Dans un contexte d’aviation civile mondiale douloureusement et prioritairement exposée aux conséquences de la guerre au Moyen-Orient, qui pousse toutes les compagnies à réduire la voilure pour réaliser des économies d’échelle devenues indispensables aujourd’hui, sans plus attendre, car elles n’ont plus d’autre choix afin de sauver la mise.

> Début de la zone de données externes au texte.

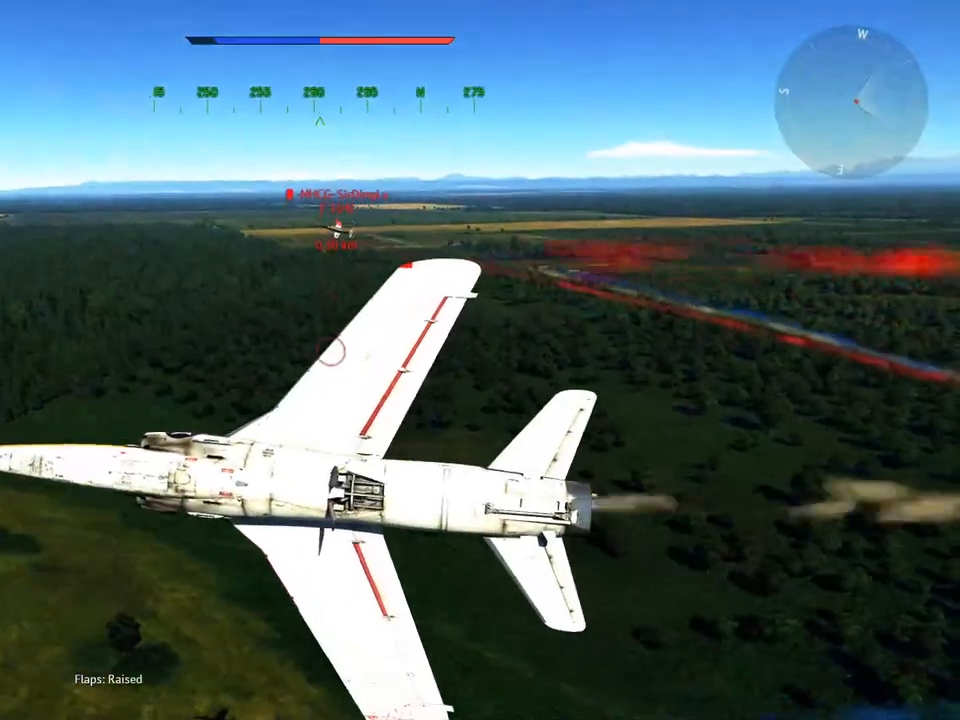
{"keys": ["v", "w"], "mouse": [], "mouse_move": "up-right", "events": [[234, "a", "down"], [334, "a", "up"]]}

Outre la réduction des vols adoptée par la plupart d’entre elles, et celle des effectifs pour certaines, le mot d’ordre n’est désormais plus qu’aux alternatives et aux recettes de crise assurant une baisse optimale des coûts grâce à des solutions de récupération à dénicher. L’allègement des effectifs étant socialement très lourd et difficile à décréter dans l’immédiat, tout comme la réduction des dessertes, d’autres pistes peuvent être exploitées avec un potentiel convaincant si elles sont rapidement mises en œuvre en ces temps d’incertitudes.
L’exemple de la situation internationale de la Royal Air Maroc est un cas digne d’intérêt concernant la gestion de sa flotte et les mesures prioritaires à entreprendre. Pour en savoir plus sur ces actions à mener et identifier les fenêtres de possibilités à investir, Actu-Maroc a sollicité le concours de l’expert et consultant en matière d’aviation civile, l’ancien commandant de bord Faiçal Ziane, passé par plusieurs grandes compagnies dont la RAM, au cours d’une carrière de 40 années totalisant 23 000 heures de vol. De quoi lui donner toute la légitimité nécessaire pour enrichir le débat avec des propositions dignes du plus haut intérêt.
Selon ce vieux routier aguerri des cieux à travers toute la planète, il existe une opportunité immédiate à saisir par la compagnie nationale afin de réaliser des économies de grande échelle significatives dans le seul segment des ETOPS. Cette précieuse opportunité est connue chez les professionnels de l’aérien comme une réglementation internationale permettant à un avion bimoteur de voler en toute sécurité avec un seul moteur fonctionnel lors de la traversée de larges espaces comme l’océan Atlantique ou les zones polaires, pour une durée pouvant aller de 120 à 180, voire plus de 285 minutes, selon les types d’appareils.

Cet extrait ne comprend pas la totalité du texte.